Perlahan Reina mulai berubah menjadi gadis yang pendiam dan menutup diri, dia menjadi perempuan yang penuh dengan rasa penyesalan dan selalu pesimis. Dia tidak seperti Reina yang dulu, bahkan Yuki sudah sangat kesal dibuatnya.

Tidak, itu adalah Reina yang dulu, sebelum ia bertemu dengan Yuki, pada dasarnya sifat asli Reina adalah anak yang pesimis dan mudah tersinggung, dan sekarang ia mulai berubah kembali ke sifat awalnya itu.

Semester kedua dilewati Reina dengan susah payah, dan tibalah liburan akhir semester.

Reina hanya memilih untuk tetap berbaring di balik selimutnya. Rasa penyesalan karena tidak bisa menyelamatkan siapa-siapa, rasa sedih saat semua orang terdekatnya meninggalkannya, dia benar-benar terpukul.
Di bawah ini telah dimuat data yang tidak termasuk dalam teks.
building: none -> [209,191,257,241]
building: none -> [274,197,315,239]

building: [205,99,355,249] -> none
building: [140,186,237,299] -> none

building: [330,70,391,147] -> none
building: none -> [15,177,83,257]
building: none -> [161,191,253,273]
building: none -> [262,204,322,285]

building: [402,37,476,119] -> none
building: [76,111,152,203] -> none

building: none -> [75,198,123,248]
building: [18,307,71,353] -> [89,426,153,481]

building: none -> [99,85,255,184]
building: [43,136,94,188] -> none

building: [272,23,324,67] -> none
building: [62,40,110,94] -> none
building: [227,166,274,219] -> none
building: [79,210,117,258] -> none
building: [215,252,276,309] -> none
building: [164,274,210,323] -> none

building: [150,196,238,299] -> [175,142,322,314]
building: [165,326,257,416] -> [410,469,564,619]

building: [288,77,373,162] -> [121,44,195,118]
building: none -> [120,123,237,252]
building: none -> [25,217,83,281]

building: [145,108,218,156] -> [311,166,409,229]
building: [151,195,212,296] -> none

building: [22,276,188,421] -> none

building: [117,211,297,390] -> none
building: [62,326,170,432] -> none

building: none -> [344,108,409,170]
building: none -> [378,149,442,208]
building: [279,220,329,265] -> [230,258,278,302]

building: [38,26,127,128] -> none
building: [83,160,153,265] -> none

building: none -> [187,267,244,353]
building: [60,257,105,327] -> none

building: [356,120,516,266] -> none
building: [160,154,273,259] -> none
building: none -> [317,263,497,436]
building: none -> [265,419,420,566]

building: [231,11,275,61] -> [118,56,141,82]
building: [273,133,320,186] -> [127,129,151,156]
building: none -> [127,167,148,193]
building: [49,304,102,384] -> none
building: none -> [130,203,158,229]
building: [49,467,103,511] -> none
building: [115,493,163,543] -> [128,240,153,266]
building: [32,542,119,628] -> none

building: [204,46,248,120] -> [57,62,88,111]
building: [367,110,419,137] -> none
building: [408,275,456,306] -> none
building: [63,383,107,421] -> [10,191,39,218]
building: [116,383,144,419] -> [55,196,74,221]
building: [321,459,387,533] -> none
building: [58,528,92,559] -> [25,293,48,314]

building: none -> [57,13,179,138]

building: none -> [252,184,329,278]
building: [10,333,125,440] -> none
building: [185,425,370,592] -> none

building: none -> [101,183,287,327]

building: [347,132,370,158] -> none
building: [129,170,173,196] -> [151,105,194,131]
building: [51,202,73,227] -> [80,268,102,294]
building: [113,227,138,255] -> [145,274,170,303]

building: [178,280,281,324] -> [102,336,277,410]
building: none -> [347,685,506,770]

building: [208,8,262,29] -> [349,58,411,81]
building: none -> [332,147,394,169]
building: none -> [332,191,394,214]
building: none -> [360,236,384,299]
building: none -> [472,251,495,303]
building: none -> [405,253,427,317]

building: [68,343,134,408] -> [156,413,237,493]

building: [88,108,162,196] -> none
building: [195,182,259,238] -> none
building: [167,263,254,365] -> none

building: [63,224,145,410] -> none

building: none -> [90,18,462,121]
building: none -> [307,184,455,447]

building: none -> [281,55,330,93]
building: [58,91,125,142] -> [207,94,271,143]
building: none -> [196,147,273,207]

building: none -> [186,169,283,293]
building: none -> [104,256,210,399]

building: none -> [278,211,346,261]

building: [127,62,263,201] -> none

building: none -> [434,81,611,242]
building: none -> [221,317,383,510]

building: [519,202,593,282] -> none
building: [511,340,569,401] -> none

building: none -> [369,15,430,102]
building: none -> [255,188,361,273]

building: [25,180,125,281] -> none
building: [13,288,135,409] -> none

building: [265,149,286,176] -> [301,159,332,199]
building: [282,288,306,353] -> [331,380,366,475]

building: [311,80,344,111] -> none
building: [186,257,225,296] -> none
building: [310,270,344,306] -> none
"Reina, bangunlah! Apa kau tidak ingin melakukan pekerjaanmu? Ayolah, aku baru saja mempercepat kematian salah satu keluargamu," ungkap Yuki tanpa rasa bersalah.

Reina lalu mengangkat tangannya dan mengibaskannya ringan, ia menyuruh Yuki untuk pergi. "Pergilah! Tinggalkan aku sendiri!"

"Tapi orang itu sudah dibunuh."

"Lalu untuk apa? Siapa yang peduli?" balas Reina malas.

"Bukankah kau akan menghabisi pembunuhnya?"

"Merepotkan! Kalau kau mau, kau saja yang menghabisinya."

"Oi, bocah! Apa kau tahu, kalau ini sudah kesekian kalinya aku mempercepat kematian orang-orang terdekatmu? Aku bahkan sampai tidak bisa menghitungnya. Ayolah, kau tidak menyenangkan lagi sekarang."

"Kalau begitu maaf sudah mengecewakanmu, aku hanya tidak ingin membunuh lagi." Balas Reina terdengar kesal.

"Lalu bagaimana dengan perjanjian kita? Apa kau tidak ingin bebas dariku? Apa kau terima begitu saja kalau aku akan memakan nyawamu?"

"Mau kau makan sekarang pun aku tidak masalah," balas Reina datar.

"Berhentilah menjadi gadis pesimis, kau terlihat sangat menjijikkan seperti itu... bagaimana bisa tuduhan kecil membuatmu putus asa? Dasar manusia, kalian memang sangat lemah," kesal Yuki.

"Iya-iya, terimakasih banyak ya..,"

"Tch, ini sangat menyebalkan, mau tidak mau aku harus memanggil orang itu..," gumam Yuki pelan.

Yuki memutuskan untuk menemui seseorang yang paling dihindarinya, itu semua karena ia sangat kesal melihat perubahan sikap Reina yang drastis. Lebih baik mengorbankan nyawanya dari pada melihat sikap Reina yang menurut Yuki sangat menyebalkan.

Tapi, siapakah yang ingin di temui Yuki sampai harus mengorbankan nyawanya?